Emit the entire listing verbatim.

_Exercise data_
*** Begin section ***

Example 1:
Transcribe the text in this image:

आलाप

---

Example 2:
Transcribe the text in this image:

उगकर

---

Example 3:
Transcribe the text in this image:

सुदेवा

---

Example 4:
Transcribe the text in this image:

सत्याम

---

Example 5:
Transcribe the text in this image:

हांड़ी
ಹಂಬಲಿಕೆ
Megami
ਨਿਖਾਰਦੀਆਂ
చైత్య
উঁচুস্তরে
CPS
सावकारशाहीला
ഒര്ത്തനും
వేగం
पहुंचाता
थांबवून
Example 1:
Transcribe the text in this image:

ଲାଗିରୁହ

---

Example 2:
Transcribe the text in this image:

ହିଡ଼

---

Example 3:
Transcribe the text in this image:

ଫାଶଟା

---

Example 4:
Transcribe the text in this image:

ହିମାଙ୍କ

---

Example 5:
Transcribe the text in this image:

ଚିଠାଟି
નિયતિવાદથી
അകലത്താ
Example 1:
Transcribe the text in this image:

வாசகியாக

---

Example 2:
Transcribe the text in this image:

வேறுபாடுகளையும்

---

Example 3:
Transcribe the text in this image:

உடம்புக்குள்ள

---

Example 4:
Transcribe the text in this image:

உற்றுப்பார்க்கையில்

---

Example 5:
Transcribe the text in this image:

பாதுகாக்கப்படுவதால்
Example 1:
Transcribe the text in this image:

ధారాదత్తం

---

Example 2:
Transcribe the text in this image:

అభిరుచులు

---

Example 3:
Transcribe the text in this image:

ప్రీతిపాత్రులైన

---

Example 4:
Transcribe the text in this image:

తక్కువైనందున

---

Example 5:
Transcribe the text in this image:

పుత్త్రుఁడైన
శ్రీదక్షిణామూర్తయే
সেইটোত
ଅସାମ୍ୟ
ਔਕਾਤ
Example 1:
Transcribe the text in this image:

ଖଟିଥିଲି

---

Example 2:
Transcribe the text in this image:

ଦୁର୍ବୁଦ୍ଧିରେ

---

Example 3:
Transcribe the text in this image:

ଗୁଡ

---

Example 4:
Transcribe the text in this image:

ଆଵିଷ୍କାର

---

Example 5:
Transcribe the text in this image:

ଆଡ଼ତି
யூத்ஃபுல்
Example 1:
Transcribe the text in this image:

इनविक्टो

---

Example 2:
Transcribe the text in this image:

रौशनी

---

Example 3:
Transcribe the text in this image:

*** End section ***

_Answer area_
Example 1:
Transcribe the text in this image:

आलाप

---

Example 2:
Transcribe the text in this image:

उगकर

---

Example 3:
Transcribe the text in this image:

सुदेवा

---

Example 4:
Transcribe the text in this image:

सत्याम

---

Example 5:
Transcribe the text in this image:

हांड़ी
ಹಂಬಲಿಕೆ
Megami
ਨਿਖਾਰਦੀਆਂ
చైత్య
উঁচুস্তরে
CPS
सावकारशाहीला
ഒര്ത്തനും
వేగం
पहुंचाता
थांबवून
Example 1:
Transcribe the text in this image:

ଲାଗିରୁହ

---

Example 2:
Transcribe the text in this image:

ହିଡ଼

---

Example 3:
Transcribe the text in this image:

ଫାଶଟା

---

Example 4:
Transcribe the text in this image:

ହିମାଙ୍କ

---

Example 5:
Transcribe the text in this image:

ଚିଠାଟି
નિયતિવાદથી
അകലത്താ
Example 1:
Transcribe the text in this image:

வாசகியாக

---

Example 2:
Transcribe the text in this image:

வேறுபாடுகளையும்

---

Example 3:
Transcribe the text in this image:

உடம்புக்குள்ள

---

Example 4:
Transcribe the text in this image:

உற்றுப்பார்க்கையில்

---

Example 5:
Transcribe the text in this image:

பாதுகாக்கப்படுவதால்
Example 1:
Transcribe the text in this image:

ధారాదత్తం

---

Example 2:
Transcribe the text in this image:

అభిరుచులు

---

Example 3:
Transcribe the text in this image:

ప్రీతిపాత్రులైన

---

Example 4:
Transcribe the text in this image:

తక్కువైనందున

---

Example 5:
Transcribe the text in this image:

పుత్త్రుఁడైన
శ్రీదక్షిణామూర్తయే
সেইটোত
ଅସାମ୍ୟ
ਔਕਾਤ
Example 1:
Transcribe the text in this image:

ଖଟିଥିଲି

---

Example 2:
Transcribe the text in this image:

ଦୁର୍ବୁଦ୍ଧିରେ

---

Example 3:
Transcribe the text in this image:

ଗୁଡ

---

Example 4:
Transcribe the text in this image:

ଆଵିଷ୍କାର

---

Example 5:
Transcribe the text in this image:

ଆଡ଼ତି
யூத்ஃபுல்
Example 1:
Transcribe the text in this image:

इनविक्टो

---

Example 2:
Transcribe the text in this image:

रौशनी

---

Example 3:
Transcribe the text in this image:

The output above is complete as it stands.